1. An activity notebook: These can be used to document all the activities in a given day. Then parents and youngster together can plan for minor changes in routines to help decrease time spent in repetitive stereotypes movements such as rubbing or twirling, or spending all one’s time on a single interest.

2. Discussions on specific topics such as how to greet others, how to wait your turn, how to ask for something, what to do when you don’t get your own way, and how to tell someone you like them. Use pictures, role model actual situations, or write in a journal.

3. Emotion Flash Cards or vocabulary cards: These are cards that describe in pictures various emotions.

4. How to give and receive compliments. What types of compliments are appropriate in a given situation?

5. How to help others. Teach the youngster or teen specific tools to use to understand situations in which it is or isn’t appropriate to help others.

6. How to understand and use skills such as using a friendly and respectful tone of voice, or waiting for pauses in conversation.

7. Learning to recognize early signs of stress and anxiety, to avoid going into the anxiety-anger cycle.

8. Roll-play various stressful and/or emotional situations.

9. Strategies to teach how to recognize and cope with one’s emotions. These include the use of an anger thermometer, lists of things that might make one horrified, bored, confused, overjoyed, or mad; or emotion scales which assign a number score to the intensity of a given emotion.

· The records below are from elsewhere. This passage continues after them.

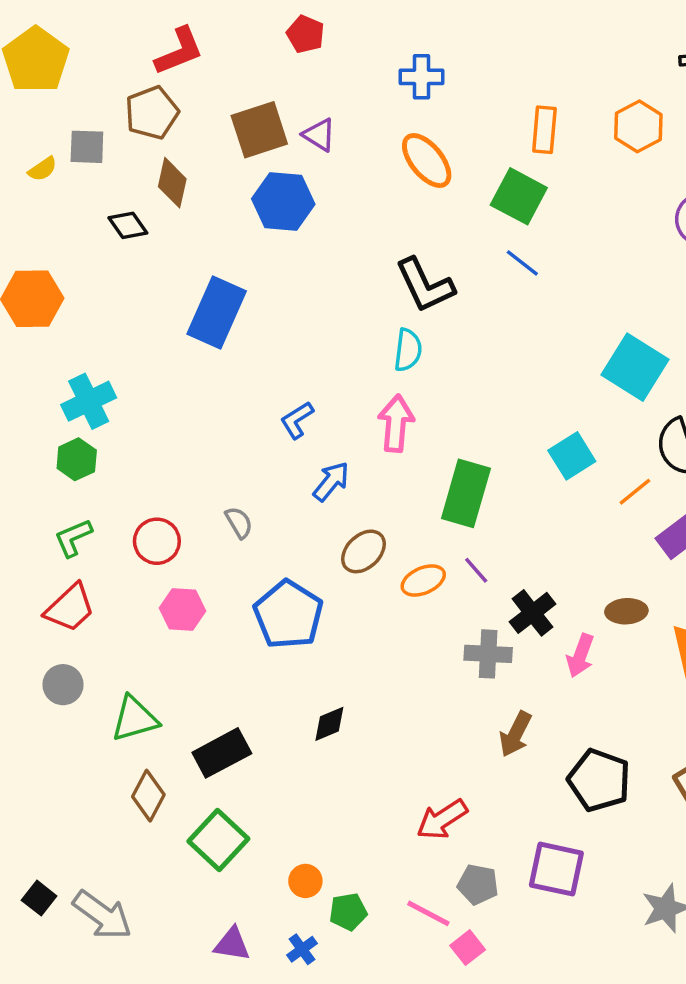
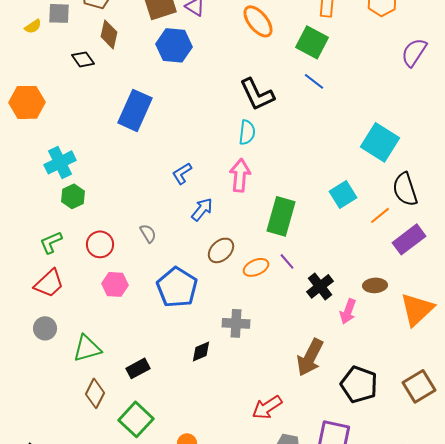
green hexagon: (77, 459) -> (73, 196), moved
gray cross: (488, 654) -> (236, 323), moved
brown arrow: (515, 734) -> (310, 357), size x1.4
black rectangle: (222, 753) -> (138, 368), size x0.7

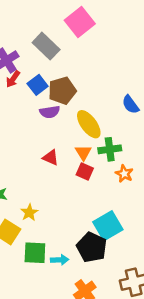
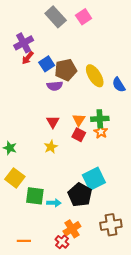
pink square: (80, 22) -> (84, 17), size x0.7
gray rectangle: (46, 46) -> (56, 17), moved
yellow ellipse: (89, 124) -> (95, 76), moved
red triangle: (51, 158) -> (53, 122), turned 32
orange star: (124, 174) -> (101, 132), moved
yellow star: (29, 213) -> (51, 147), moved

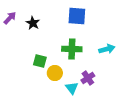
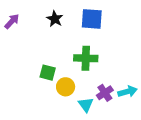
black star: (33, 23) -> (55, 19), moved
cyan arrow: (107, 49) -> (127, 92), moved

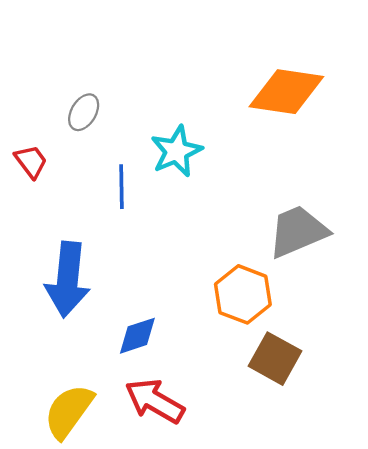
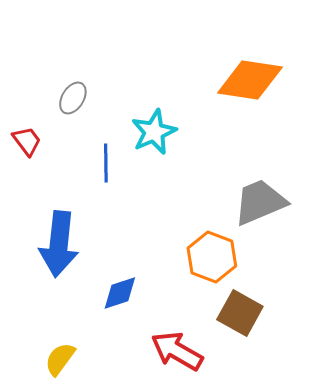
red arrow: (155, 401) -> (177, 351), moved
yellow semicircle: (69, 411) -> (60, 359), size x0.7

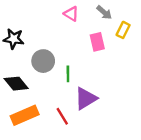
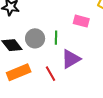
pink rectangle: (97, 42) -> (81, 21), moved, turned -63
gray circle: (43, 61) -> (35, 38), moved

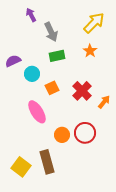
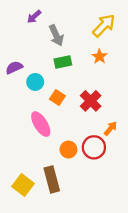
purple arrow: (31, 15) -> (34, 17), turned -104
orange square: (52, 88) -> (57, 97), turned -32
orange arrow: (104, 102) -> (111, 129), moved

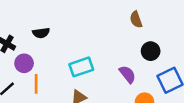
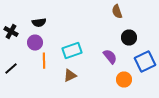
purple circle: (24, 63) -> (35, 42), moved
orange line: (36, 84) -> (44, 60), moved

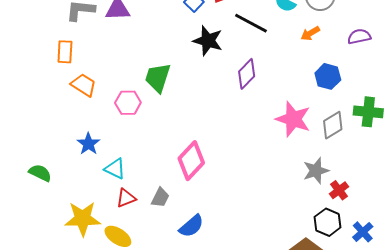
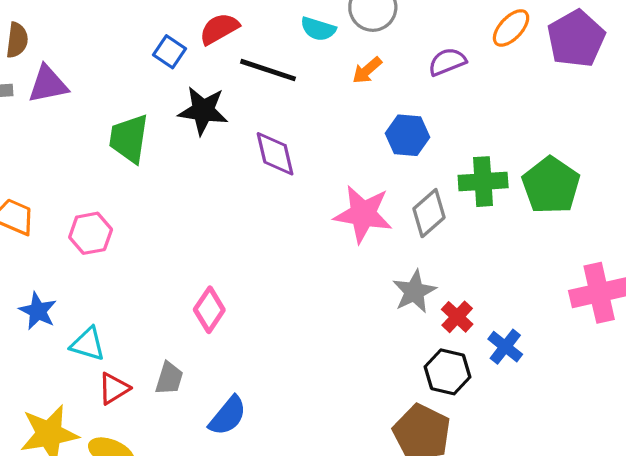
purple diamond: (247, 74) -> (275, 154), turned -48
green trapezoid: (158, 78) -> (129, 138), moved
pink diamond: (191, 161) -> (209, 310), size x0.7
blue cross: (363, 232) -> (505, 347), moved

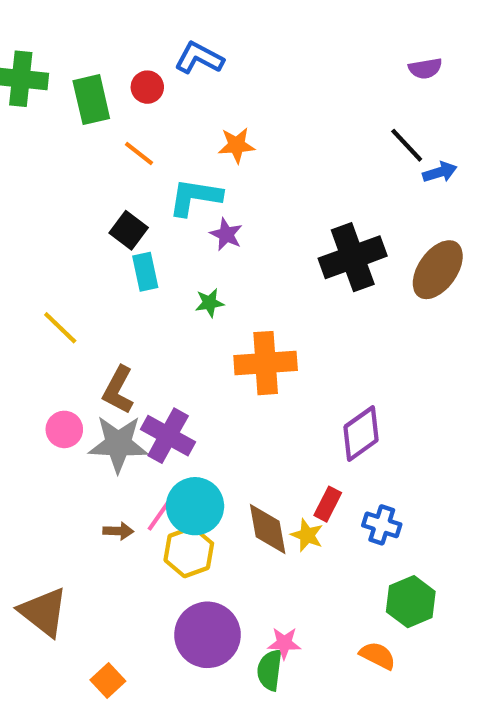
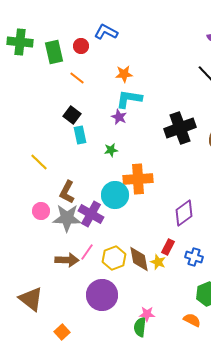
cyan L-shape: (195, 197) -> (129, 99), moved
cyan circle: (195, 506) -> (115, 195), moved
brown arrow: (118, 531) -> (67, 260), size x1.6
yellow hexagon: (189, 552) -> (114, 258), moved
purple circle: (207, 635) -> (102, 295), moved

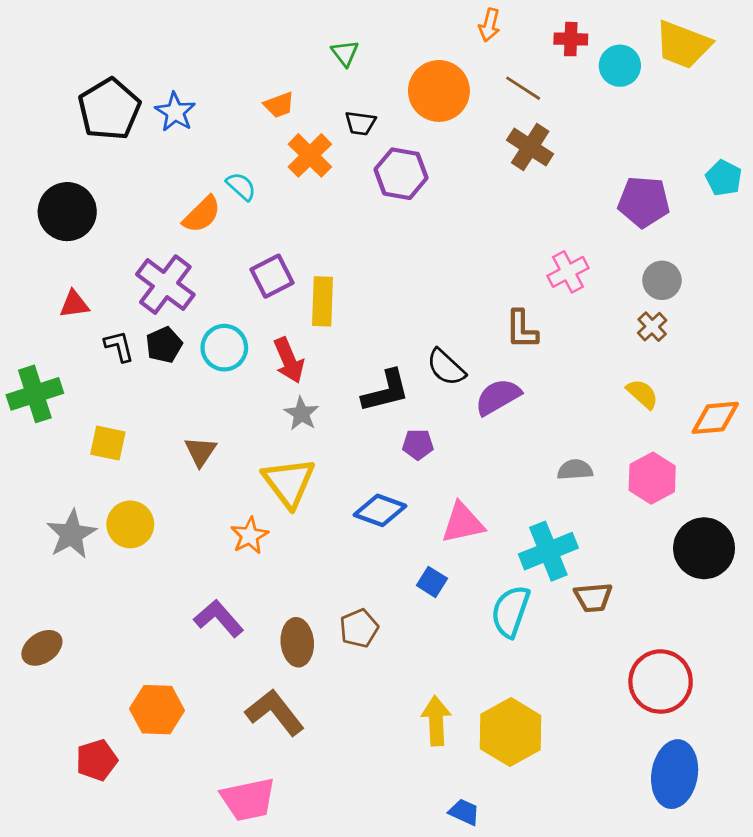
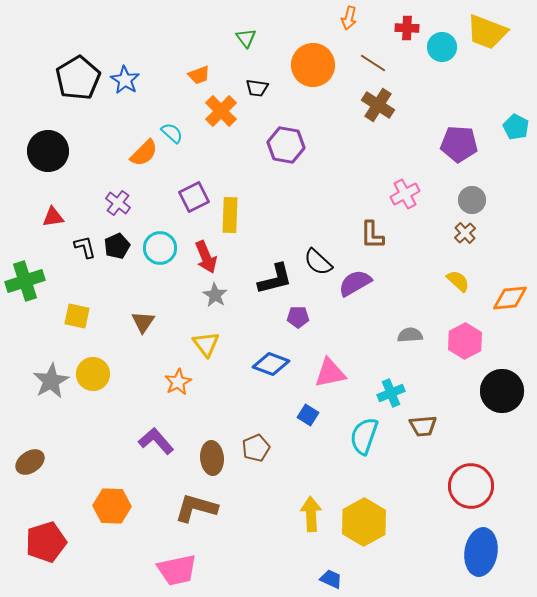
purple hexagon: (401, 174) -> (286, 145), moved
purple cross: (165, 285) -> (118, 203), size x0.6
yellow triangle: (289, 482) -> (206, 344), size x0.7
cyan cross: (548, 551) -> (391, 393), size x0.7
brown L-shape: (275, 712) -> (196, 508), turned -36
red pentagon: (97, 760) -> (46, 542), moved, size x1.4

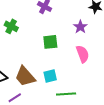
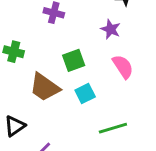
brown trapezoid: (25, 76) -> (45, 87), moved
cyan square: (50, 76) -> (85, 94), moved

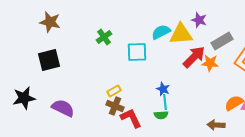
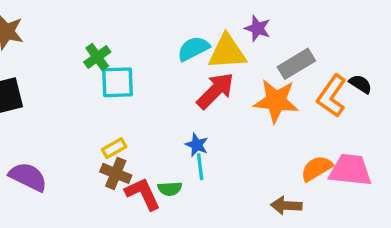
cyan square: (137, 52) -> (117, 82), moved
red arrow: (194, 57) -> (215, 91), moved
orange star: (210, 63) -> (276, 101), size x1.5
green semicircle: (161, 115) -> (170, 189), moved

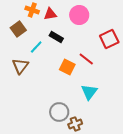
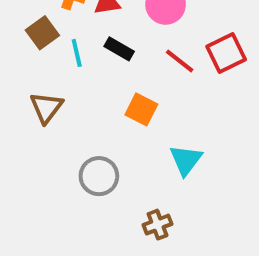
cyan line: (36, 47) -> (77, 53), moved, turned -56
red line: (86, 59) -> (180, 61), moved
gray circle: (59, 112) -> (99, 176), moved

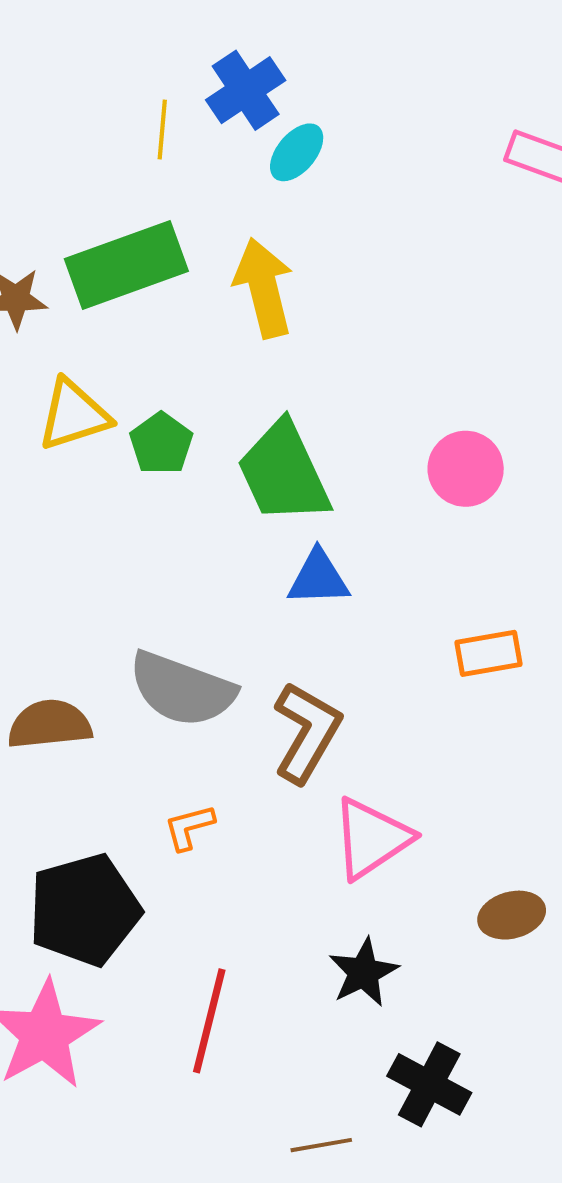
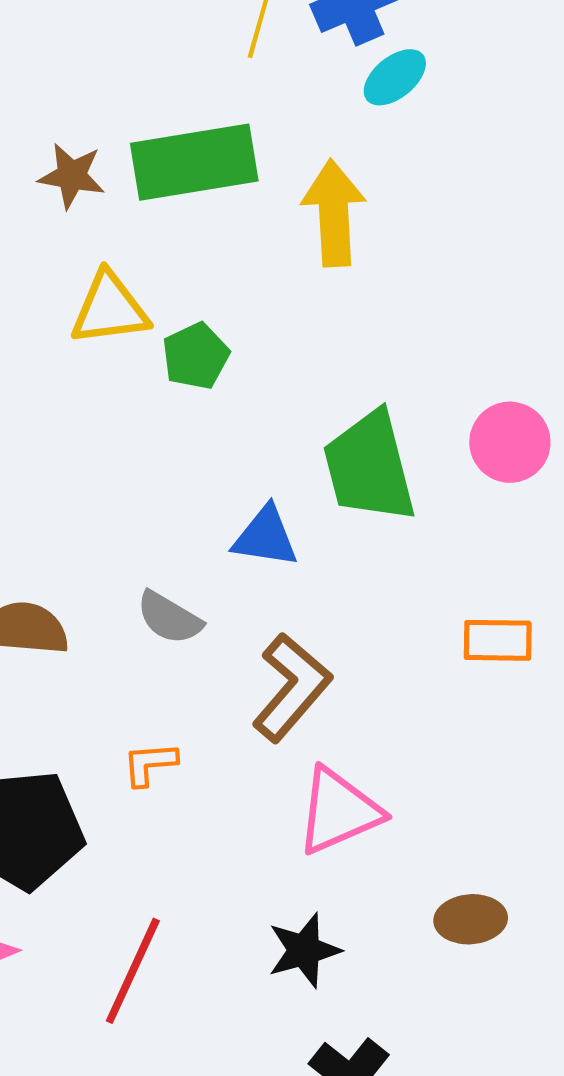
green trapezoid: (284, 473) -> (369, 467), moved
blue triangle: (318, 578) -> (265, 537), moved
gray semicircle: (182, 689) -> (169, 618), size x0.6

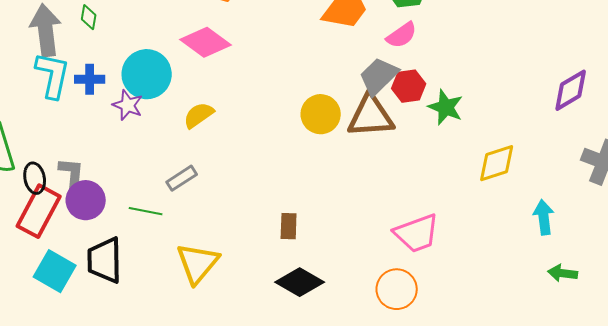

10. Teach commonsense rules for starting conversations. For example, one system is the PATHS method. This stands for Prepare ahead, Ask yourself what you are going to talk about, Time it right, say Hello, and watch for nonverbal Signals.

11. Teach how to notice and use nonverbal skills. For example, the SENSE method. This stands for Space (maintain the proper physical space between others), Eye Contact, Nodding (To show agreement or disagreement), Statements of Encouragement (such as uh-uh), and Expressions (face).

12. Teach the difference between public and private. Be very specific. Make lists or draw pictures of private activities and public activities. Make lists of examples of private places and public places.

13. Teach vocal cues. One such cue is proper use of tone of voice. Ask teen or youngster to try to guess what people are thinking based on inflection in speech patterns or tone of voice.

14. The “I Laugh” Approach: These are a series of specific exercises to teach communication skills and problem solving. “I Laugh” stands for: Initiating new activities, Listen effectively, Abstracting and inference, Understanding perspective, Gestalt, the big picture, and Humor.


==> Teaching Social Skills and Emotion Management to Children and Teens with Asperger's and High-Functioning Autism

3 comments:

Anonymous said...

Hello Mark,

Thank you for this information. My 13 year old Aspie likes to hug people. However, she is kind of rough with it. I have explained and showed her how to properly hug people. I am still nervous when she asks people if she could hug them. Also, I am going to give her credit for when my friend brought her four month old baby to our house. Amina was quite intrigue with the baby girl and thought she was adorable. She expressed this in front of the mom and when we were alone. However, she also mentioned when we were alone that "although babies are cute and adorable, I still feel that they are a drain on the environment." She was referring to diaper use. I think she is getting it. :) Thanks, Kim

Anonymous said...

My Aspie kid loves to hug, too. She is 6. Unfortunately, she is unable to distinguish between a good time to hug and a bad time to hug. She hugs everyone all the time. I'm not sure how to handle this and the school does not seem to be sure, either.

Anonymous said...

What do other parents think about a medication for a child with aspergers who can be very aggressive. We have worked very closely with the professionals and have all the behaviour charts in place but we have times when nothing is going to stop him. Does medication work???